Мария работала по вызовам, и в поселке ее знали и уважали в каждой семье. Она была терпеливой и знающей нянечкой, ухаживающей за пациентом с чувством непоколебимой уверенности в его выздоровлении. Кормление свежим, протертым, лечебным, проветривание комнат, переодевания в сухое и чистое, покой, тишина – все способствовало быстрому излечению. И вот уже через несколько недель мой Дед, молодой и окрепший – на ногах, и сам ходит по тихому палисаднику в окружении ярких бабочек и стрекоз, потирая отходящие от немоты пальцы рук и думая, тяжело думая о пережитом. И вдруг, как бы прислушиваясь к чему-то, замирает, вглядываясь в голубоватое оконное стекло, сквозь которое проступают черты любимого лица той, что осталась ждать и уповать только на Божью милость. Сны о доме, о жене и маленьком сынишке мучили и радовали его, и, пытаясь пересказать их Марии, он изобретал новый язык – смесь русского с норвежским, и оба смеялись иногда неуклюжим выражениям и жестам.

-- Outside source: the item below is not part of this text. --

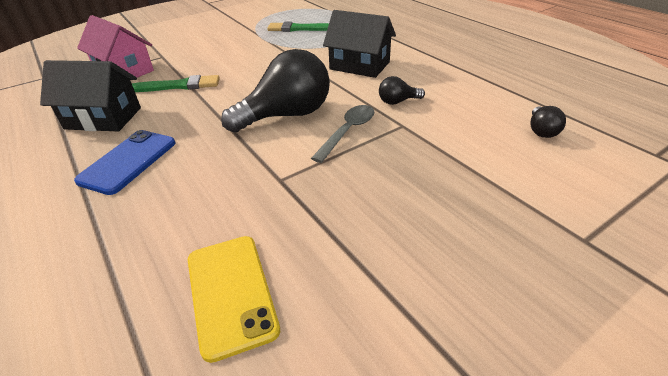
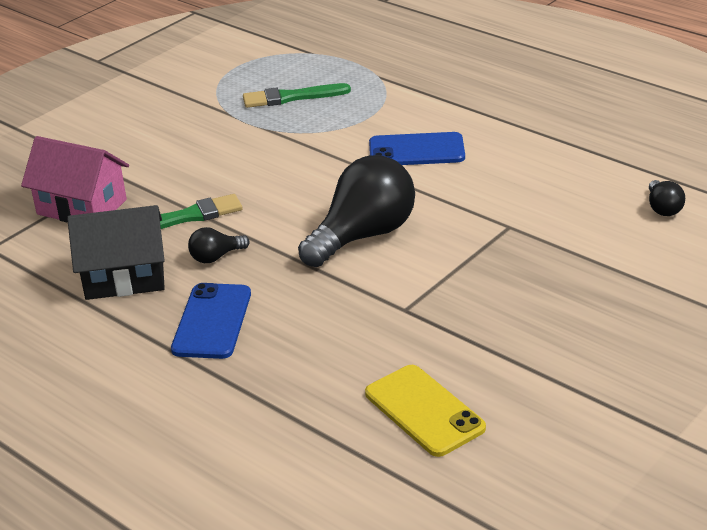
camera: 15 degrees left, 5 degrees down
grey spoon [311,105,374,163] -> none
black house [323,10,396,78] -> blue phone [369,132,465,165]
black light bulb [379,76,425,105] -> black light bulb moved to [188,227,250,263]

Прошло полгода, Дед окреп настолько, что стал подумывать о возвращении домой. Мария познакомила его с людьми, знавшими обстановку в Европе и России, как могла поддерживала и казалась вполне согласной с решением. Но однажды, в полдень, уйдя на вызов к больному, вечером не вернулась домой. Дед, переделав дела по хозяйству и подождав в тревоге какое-то время, не выдержал и пошел искать. Старик, которого Мария должна была посетить, сообщил, что она ушла три часа назад. Страх спустился в сердце. «Может, с того и любовь началась, – сказала Васса задумчиво. – Как нашел ее у речки в слезах, уже и не отступить, и не отпустить... Так и просидели ночь в горе и радости... Иван хотел, чтобы ты знала и про Марию, и про сына их. Да все не решался, поди, открыться тебе, а мне сказывал, Иванка, мол, поймет, простит. А еще думал, может, разузнала бы о них что-нибудь. Жизнь большая. О сыне тосковал, Дмитрием назвал, Митенькой. Пятый годок ему был, когда Иван уехал от них... – Васса заплакала. – Такую-то муку терпеть». И было не ясно, к кому относились эти слова: к многострадальному моему Деду; к мальчику, с которым он разлучился на всю оставшуюся жизнь, к Марии или ко всем троим...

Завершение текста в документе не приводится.